I'm mostly afraid of losing my eyesight in case I won't be able to stitch any more!
That's all I can think of, so the last 3 will be random fears:
8. Black Cats
I think is something from the 1700s or so when people were afraid of witches and their familiars, which were commonly black cats. But I ask you, how can you be afraid of this face?
9. Triskaidekaphobia (#13)
Fear of the number 13 apparently arises from the 13th person at the table at The Last Supper. The 13th person was Judas, the betrayer of Jesus Christ. There is some talk that the Last Supper took place on a Friday and that's what arose the fear or superstition around Friday the 13th. However, this is a fairly recent conjunction according to Wikipedia.

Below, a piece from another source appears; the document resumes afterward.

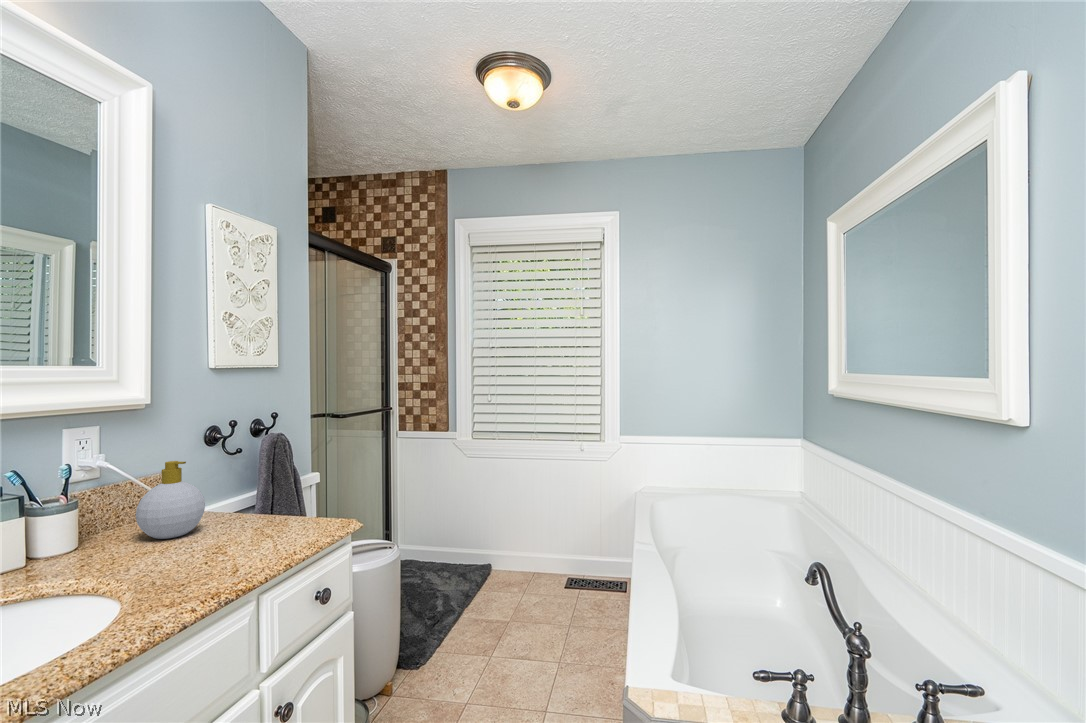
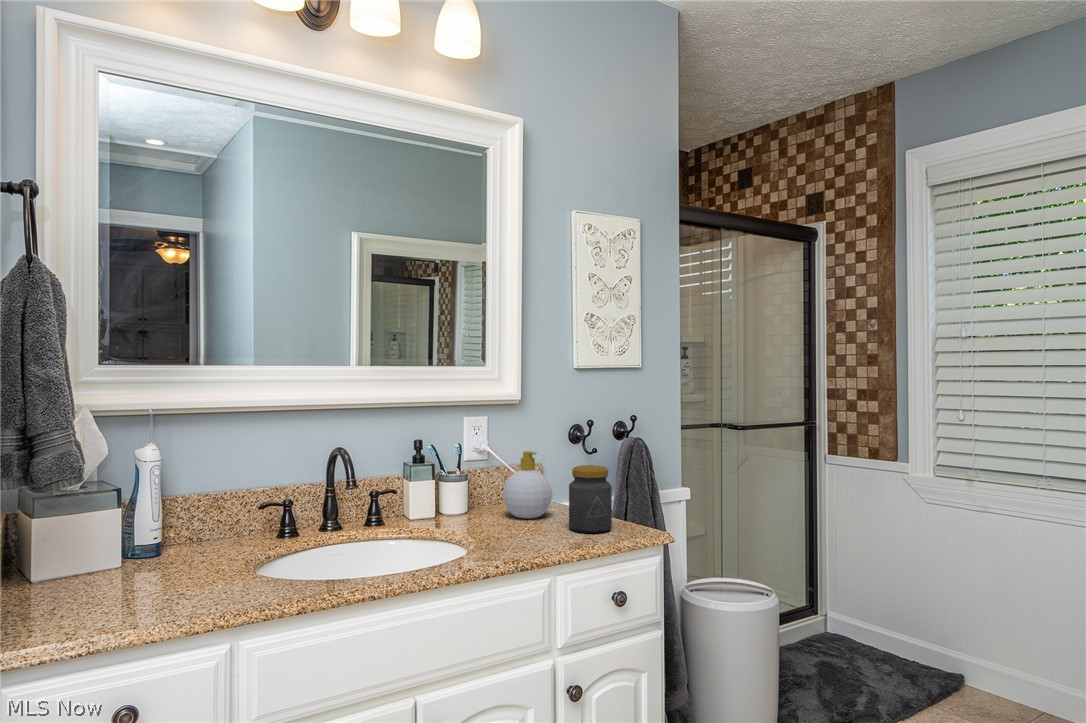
jar: none [237,467,288,540] -> present [569,465,612,533]

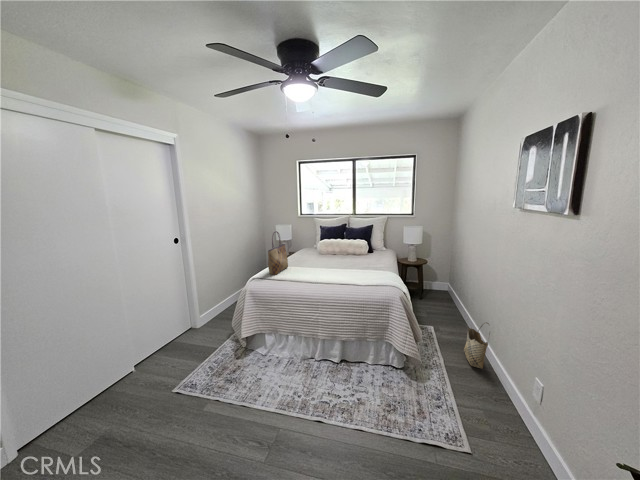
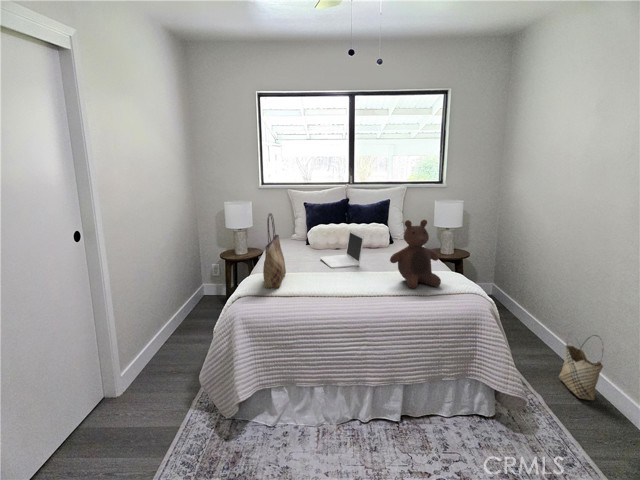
stuffed bear: none [343,238,376,280] -> present [390,220,441,288]
laptop: none [317,243,339,266] -> present [320,230,364,268]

10. Fear of heights (acrophobia)
DH has this to some extent, although I don't know if it's a fear or some sort of inner ear imbalance. He tends to get really dizzy, even if he's in a place with no windows and it's difficult to tell how high up we are.
I don't think he'd ever want to visit the CN Tower and walk on the glass walk with me.
A fear of heights was often though to come from a conditioning experience, like a fall as a child, etc., but recent thought leans toward an evolved adaptation because falls can cause serious damage. Who knows, but it's a very common phenomenon and varies widely in how it affects people. Women tend to be more affected than men, but 2-5% of the populations suffers from some fear of heights.
That's it for my list and I hope you enjoyed it!